We have generated transcriptomes of various plant tissues. For validation of gene expression, we need to select correct transcript through screening of paralogs, how can we resolve this problem. Can anyone help me for this?
If I understand your question correctly, and based on some of the information you gave in subsequent answers, specifically "generated NGS data", "transciptomic data", and "FPKM/RPKM", I am assuming you are talking about RNAseq data. Trascriptomic datasets like RNAseq, gene expression arrays, etc. are based on RNA abundance. You can determine relative abundance of transcripts, whether some genes are more abundantly expressed than others, but since RNA expression is tissue/cell specific and regulated by many cellular processes you cannot reliably infer anything about copy number from transcriptome data. Genes may be up or down regulated by means other than copy number.
Are you performing de novo assembly or reference based alignment? How did you generate your reads i.e. which system, length, paired end or single end etc.? Which species are you working on? What ploidy level? The strategy will all depend on the answers to these questions.
We have generated NGS data through illumina paired end sequencing followed by De novo assembly. I am working on Picrorhiza kurroa herb which has diploid ploidy level.
How could I use this information to shortlist correct paralogs for each gene?
I'm afraid I don't really have much experience with de novo transcriptome assembly. Initially I would filter the reads fairly stringently to remove errors as much as possible. Something like solexaQA trimming to PHRED 30 with minimum read length retained at 70-100 bp depending on original read length. I would then try to run the assembly as conservatively as possible i.e. biased toward collapsing contigs rather than retaining. I would then try running something like BUSCO (http://busco.ezlab.org). BUSCO estimates completeness of the transcriptome assembly based on presence of 'universal' eukaryotic single copy genes. If BUSCO indicates your assembly is fairly complete and known single copy genes are only present in a single copy then you can have some confidence proceeding.
From there you will have to consider the gene family or families you are most interested in and assess whether the copy number is reasonable based on copy number in related species (if this information is available?). You could also attempt SNP calling on your SAM/BAM files. If you have high confidence SNPs forming set patterns in your contigs, this could provide evidence for multiple paralogs collapsed in your contigs.
Is Picorhiza kurroa mostly selfing or was the line you sequenced self-polinated for several generations? If not, you might have to find a way to correct for heterozygosity or you may overestimate copy number. Also if the sequencing was performed on a pooled population of segregating lines it will make this analysis very difficult.
If I understand your question correctly, and based on some of the information you gave in subsequent answers, specifically "generated NGS data", "transciptomic data", and "FPKM/RPKM", I am assuming you are talking about RNAseq data. Trascriptomic datasets like RNAseq, gene expression arrays, etc. are based on RNA abundance. You can determine relative abundance of transcripts, whether some genes are more abundantly expressed than others, but since RNA expression is tissue/cell specific and regulated by many cellular processes you cannot reliably infer anything about copy number from transcriptome data. Genes may be up or down regulated by means other than copy number.
I have read the suggested article and not clearly identified the ploidy level of Picrorhiza kurroa. Instead, I have referred the article"Reproductive Biology of Picrorhiza kurroa - a Critically Endangered High Value Temperate Medicinal Plant". This article clearly suggested the diploid ploidy level of Picrorhiza kurroa. Moreover, I have also find diploid ploidy level in the link mentioned below:
I have already gone through these articles, but the "RBG Kew Plant DNA C-values database" shows that Picrorhiza kurroa is tetrapolid with 2n=34. So these studies suggest that this species is either diploid/ tetraplod or both ploidy levels are present. At least for me its confusing.

● **Explore the material**:
[a] Translate this sentence from the thread into Spanish: "Genes may be up or down regulated by means other than copy number."
[b] According to the thread, how was the NGS data for Picrorhiza kurroa generated and assembled?

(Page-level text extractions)
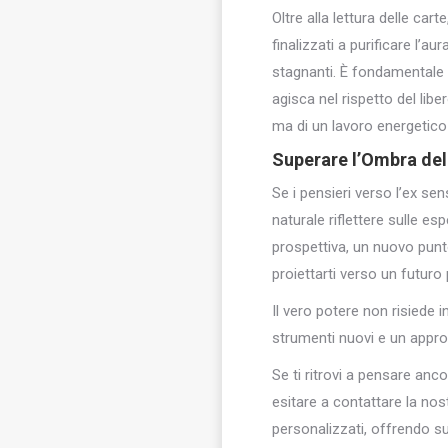
Oltre alla lettura delle car
finalizzati a purificare l’a
stagnanti. È fondamentale 
agisca nel rispetto del libe
ma di un lavoro energetico 
Superare l’Ombra dell
Se i pensieri verso l’ex sen
naturale riflettere sulle 
prospettiva, un nuovo punto
proiettarti verso un futuro
Il vero potere non risiede 
strumenti nuovi e un appr
Se ti ritrovi a pensare anc
esitare a contattare la nos
personalizzati, offrendo 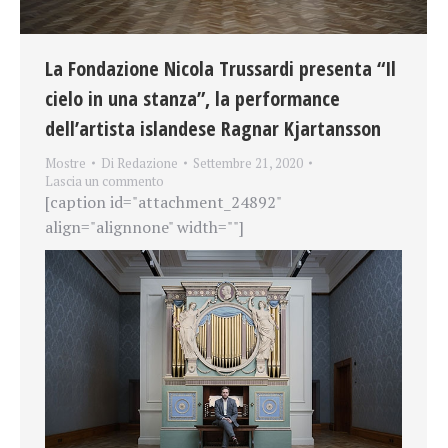
La Fondazione Nicola Trussardi presenta “Il
cielo in una stanza”, la performance
dell’artista islandese Ragnar Kjartansson
Mostre
Di
Redazione
Settembre 21, 2020
Lascia un commento
[caption id="attachment_24892"
align="alignnone" width=""]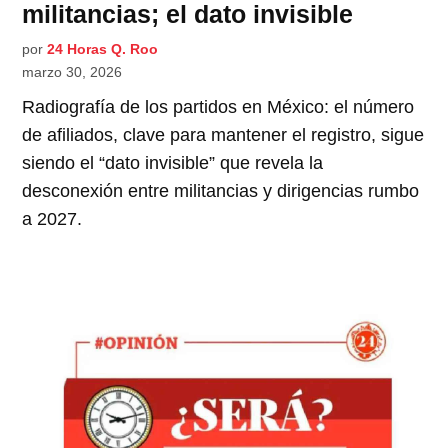
militancias; el dato invisible
por
24 Horas Q. Roo
marzo 30, 2026
Radiografía de los partidos en México: el número
de afiliados, clave para mantener el registro, sigue
siendo el “dato invisible” que revela la
desconexión entre militancias y dirigencias rumbo
a 2027.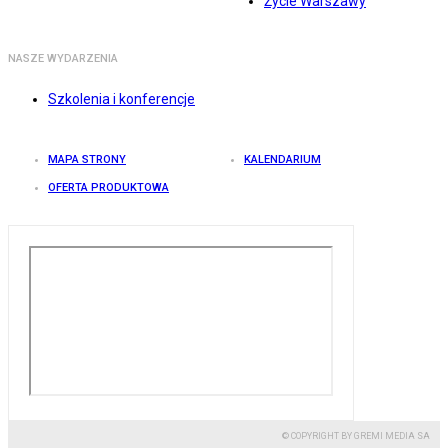
Życie Warszawy
NASZE WYDARZENIA
Szkolenia i konferencje
MAPA STRONY
KALENDARIUM
OFERTA PRODUKTOWA
© COPYRIGHT BY GREMI MEDIA SA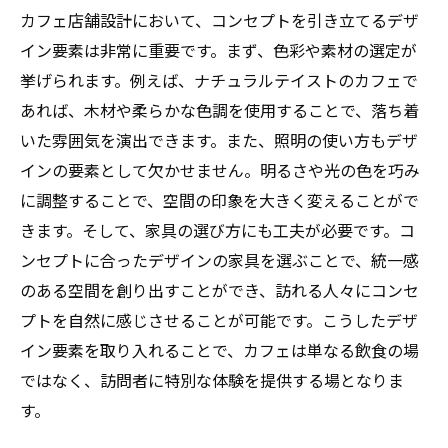
カフェ店舗設計において、コンセプトを引き立てるデザ
イン要素は非常に重要です。まず、色彩や素材の選定が
挙げられます。例えば、ナチュラルテイストのカフェで
あれば、木材や柔らかな色調を使用することで、落ち着
いた雰囲気を演出できます。また、照明の使い方もデザ
インの要素として欠かせません。明るさや光の色を巧み
に調整することで、空間の印象を大きく変えることがで
きます。そして、家具の選び方にも工夫が必要です。コ
ンセプトに合ったデザインの家具を選ぶことで、統一感
のある空間を創り出すことができ、訪れる人々にコンセ
プトを自然に感じさせることが可能です。こうしたデザ
イン要素を取り入れることで、カフェは単なる飲食の場
ではなく、訪問者に特別な体験を提供する場となりま
す。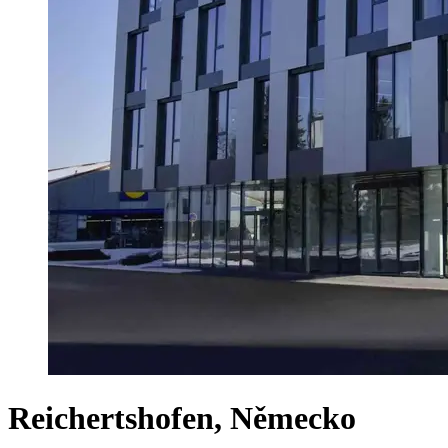
Reichertshofen, Německo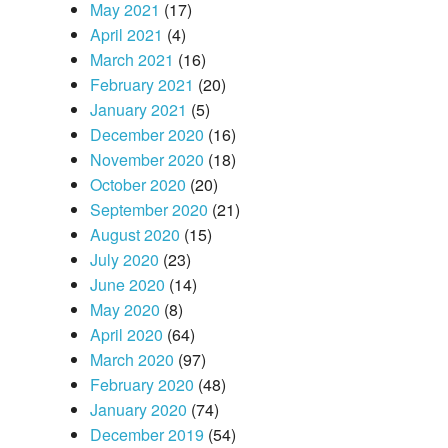
May 2021
(17)
April 2021
(4)
March 2021
(16)
February 2021
(20)
January 2021
(5)
December 2020
(16)
November 2020
(18)
October 2020
(20)
September 2020
(21)
August 2020
(15)
July 2020
(23)
June 2020
(14)
May 2020
(8)
April 2020
(64)
March 2020
(97)
February 2020
(48)
January 2020
(74)
December 2019
(54)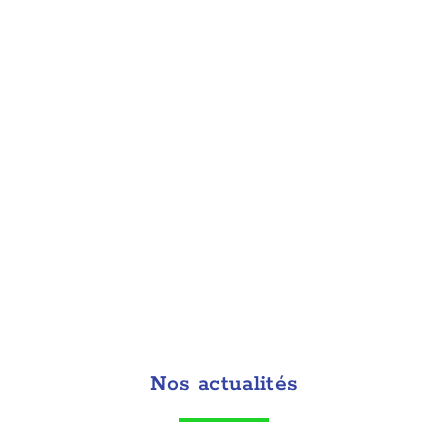
Nos actualités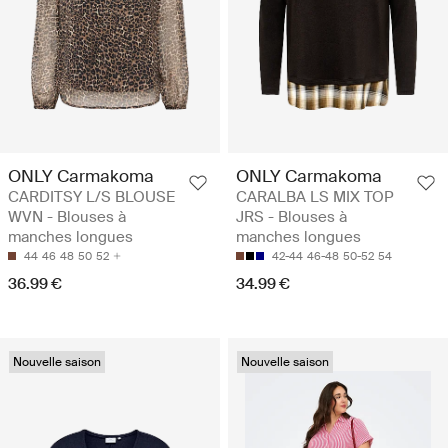
ONLY Carmakoma
ONLY Carmakoma
CARDITSY L/S BLOUSE
CARALBA LS MIX TOP
WVN - Blouses à
JRS - Blouses à
manches longues
manches longues
44
46
48
50
52
42-44
46-48
50-52
54
36.99 €
34.99 €
Nouvelle saison
Nouvelle saison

● **Responses by task**:
[a] Los genes pueden estar regulados al alza o a la baja por mecanismos distintos del número de copias.

[b] Through Illumina paired-end sequencing, followed by de novo assembly.